§ INFORMATION PROVIDED

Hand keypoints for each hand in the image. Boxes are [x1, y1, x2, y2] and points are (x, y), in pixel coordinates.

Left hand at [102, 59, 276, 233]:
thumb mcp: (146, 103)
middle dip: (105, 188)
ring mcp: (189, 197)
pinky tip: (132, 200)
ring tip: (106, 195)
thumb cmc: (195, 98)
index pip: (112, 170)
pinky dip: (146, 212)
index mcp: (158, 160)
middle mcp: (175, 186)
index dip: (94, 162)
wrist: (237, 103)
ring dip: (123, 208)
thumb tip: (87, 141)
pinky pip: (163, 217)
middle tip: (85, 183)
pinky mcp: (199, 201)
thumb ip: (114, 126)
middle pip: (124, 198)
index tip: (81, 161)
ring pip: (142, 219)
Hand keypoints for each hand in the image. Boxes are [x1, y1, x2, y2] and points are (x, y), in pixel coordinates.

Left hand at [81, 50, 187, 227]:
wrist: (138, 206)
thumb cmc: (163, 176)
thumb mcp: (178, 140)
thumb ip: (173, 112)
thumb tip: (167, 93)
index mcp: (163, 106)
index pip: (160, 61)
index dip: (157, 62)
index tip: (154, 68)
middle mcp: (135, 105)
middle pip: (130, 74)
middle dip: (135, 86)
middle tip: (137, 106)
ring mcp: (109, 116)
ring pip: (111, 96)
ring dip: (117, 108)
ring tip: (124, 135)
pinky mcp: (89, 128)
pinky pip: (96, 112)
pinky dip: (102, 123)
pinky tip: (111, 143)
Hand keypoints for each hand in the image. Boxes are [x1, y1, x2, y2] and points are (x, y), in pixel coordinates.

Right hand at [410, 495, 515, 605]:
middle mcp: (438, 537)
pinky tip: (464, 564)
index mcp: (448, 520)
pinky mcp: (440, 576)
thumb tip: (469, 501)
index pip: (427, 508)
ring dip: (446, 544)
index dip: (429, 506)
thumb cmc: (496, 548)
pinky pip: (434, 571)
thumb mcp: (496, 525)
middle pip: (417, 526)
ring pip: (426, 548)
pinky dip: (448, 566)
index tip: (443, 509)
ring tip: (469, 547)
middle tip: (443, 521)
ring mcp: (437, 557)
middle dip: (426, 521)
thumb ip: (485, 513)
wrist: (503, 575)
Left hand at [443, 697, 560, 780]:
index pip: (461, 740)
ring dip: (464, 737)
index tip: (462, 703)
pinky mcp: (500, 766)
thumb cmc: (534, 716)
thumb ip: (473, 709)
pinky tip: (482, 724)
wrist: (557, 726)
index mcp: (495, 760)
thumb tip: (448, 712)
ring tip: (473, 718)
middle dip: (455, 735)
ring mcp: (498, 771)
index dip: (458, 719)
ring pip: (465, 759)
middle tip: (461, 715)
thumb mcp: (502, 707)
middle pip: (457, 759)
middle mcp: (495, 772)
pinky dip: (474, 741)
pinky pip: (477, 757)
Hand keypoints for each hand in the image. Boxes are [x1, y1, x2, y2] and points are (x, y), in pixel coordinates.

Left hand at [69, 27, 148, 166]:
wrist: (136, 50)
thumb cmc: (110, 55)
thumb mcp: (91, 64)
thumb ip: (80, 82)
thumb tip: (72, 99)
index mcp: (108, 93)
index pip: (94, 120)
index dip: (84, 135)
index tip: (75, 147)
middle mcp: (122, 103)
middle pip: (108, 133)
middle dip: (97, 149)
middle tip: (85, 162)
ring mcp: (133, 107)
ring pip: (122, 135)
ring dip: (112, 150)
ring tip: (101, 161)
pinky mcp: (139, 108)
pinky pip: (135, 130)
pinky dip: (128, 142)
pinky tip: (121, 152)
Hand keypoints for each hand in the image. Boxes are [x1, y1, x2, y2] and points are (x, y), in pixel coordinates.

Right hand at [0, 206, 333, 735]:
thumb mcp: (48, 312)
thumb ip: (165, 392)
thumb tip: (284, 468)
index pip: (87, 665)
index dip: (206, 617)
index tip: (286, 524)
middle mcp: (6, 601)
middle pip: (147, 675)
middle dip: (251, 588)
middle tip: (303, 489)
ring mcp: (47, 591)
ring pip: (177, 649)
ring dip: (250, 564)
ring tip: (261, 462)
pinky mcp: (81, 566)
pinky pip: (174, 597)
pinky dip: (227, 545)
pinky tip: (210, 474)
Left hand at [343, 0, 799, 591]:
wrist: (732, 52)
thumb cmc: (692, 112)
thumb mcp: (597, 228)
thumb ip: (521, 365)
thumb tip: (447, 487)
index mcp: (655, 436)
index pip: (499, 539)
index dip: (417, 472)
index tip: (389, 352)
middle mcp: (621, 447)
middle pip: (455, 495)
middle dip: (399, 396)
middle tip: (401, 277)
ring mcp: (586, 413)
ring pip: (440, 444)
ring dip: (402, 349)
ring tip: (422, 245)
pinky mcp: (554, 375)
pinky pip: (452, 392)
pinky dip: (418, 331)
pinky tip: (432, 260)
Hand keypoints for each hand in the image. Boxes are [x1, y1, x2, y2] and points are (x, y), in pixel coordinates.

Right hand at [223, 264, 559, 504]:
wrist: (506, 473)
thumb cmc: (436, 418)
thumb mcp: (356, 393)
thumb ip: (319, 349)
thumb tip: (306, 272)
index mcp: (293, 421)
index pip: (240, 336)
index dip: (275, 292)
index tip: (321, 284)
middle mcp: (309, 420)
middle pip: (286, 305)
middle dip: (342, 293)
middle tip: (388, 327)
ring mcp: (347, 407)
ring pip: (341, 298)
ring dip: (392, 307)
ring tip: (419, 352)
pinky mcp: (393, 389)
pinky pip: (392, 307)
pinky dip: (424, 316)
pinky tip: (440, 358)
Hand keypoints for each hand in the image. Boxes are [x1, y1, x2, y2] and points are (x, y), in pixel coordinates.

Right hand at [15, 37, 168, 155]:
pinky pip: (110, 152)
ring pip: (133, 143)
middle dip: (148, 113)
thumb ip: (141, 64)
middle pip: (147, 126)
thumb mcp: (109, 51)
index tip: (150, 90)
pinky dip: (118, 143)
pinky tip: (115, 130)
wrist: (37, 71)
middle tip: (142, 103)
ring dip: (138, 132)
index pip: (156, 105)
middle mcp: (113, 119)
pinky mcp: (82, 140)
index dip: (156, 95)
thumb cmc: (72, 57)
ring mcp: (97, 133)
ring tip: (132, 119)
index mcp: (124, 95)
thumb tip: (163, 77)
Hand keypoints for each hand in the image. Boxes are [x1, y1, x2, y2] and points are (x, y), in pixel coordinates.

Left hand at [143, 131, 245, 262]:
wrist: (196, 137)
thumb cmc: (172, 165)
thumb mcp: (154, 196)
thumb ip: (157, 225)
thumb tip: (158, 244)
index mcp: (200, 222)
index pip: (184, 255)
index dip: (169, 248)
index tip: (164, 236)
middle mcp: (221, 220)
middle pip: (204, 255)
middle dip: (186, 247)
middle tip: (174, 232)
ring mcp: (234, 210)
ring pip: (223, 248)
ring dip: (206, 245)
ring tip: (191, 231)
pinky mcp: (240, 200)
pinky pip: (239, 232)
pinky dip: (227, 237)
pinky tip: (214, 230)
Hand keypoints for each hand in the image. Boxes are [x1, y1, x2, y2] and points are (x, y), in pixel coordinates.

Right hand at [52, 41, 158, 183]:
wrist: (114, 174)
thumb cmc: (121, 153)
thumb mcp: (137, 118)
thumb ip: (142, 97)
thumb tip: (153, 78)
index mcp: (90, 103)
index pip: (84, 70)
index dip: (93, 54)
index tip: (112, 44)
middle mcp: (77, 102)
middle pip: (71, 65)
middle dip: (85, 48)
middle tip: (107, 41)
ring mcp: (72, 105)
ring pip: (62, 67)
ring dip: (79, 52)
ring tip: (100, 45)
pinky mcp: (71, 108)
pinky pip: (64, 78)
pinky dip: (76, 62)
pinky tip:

§ WORK TO COMPLETE
Only the lines above from the line containing "thumb cmc: (110, 55)" through the line containing "ring mcp: (133, 107)" should be retyped, exactly and with both ends included.

§ RESPONSE BELOW
thumb cmc: (110, 55)
thumb mcp: (91, 64)
thumb ip: (80, 82)
thumb tip: (72, 99)
index mcp: (108, 93)
index pip: (94, 120)
index dip: (84, 135)
index tip: (75, 147)
middle mcp: (122, 103)
middle pip: (108, 133)
middle dip: (97, 149)
middle tip: (85, 162)
ring mcp: (133, 107)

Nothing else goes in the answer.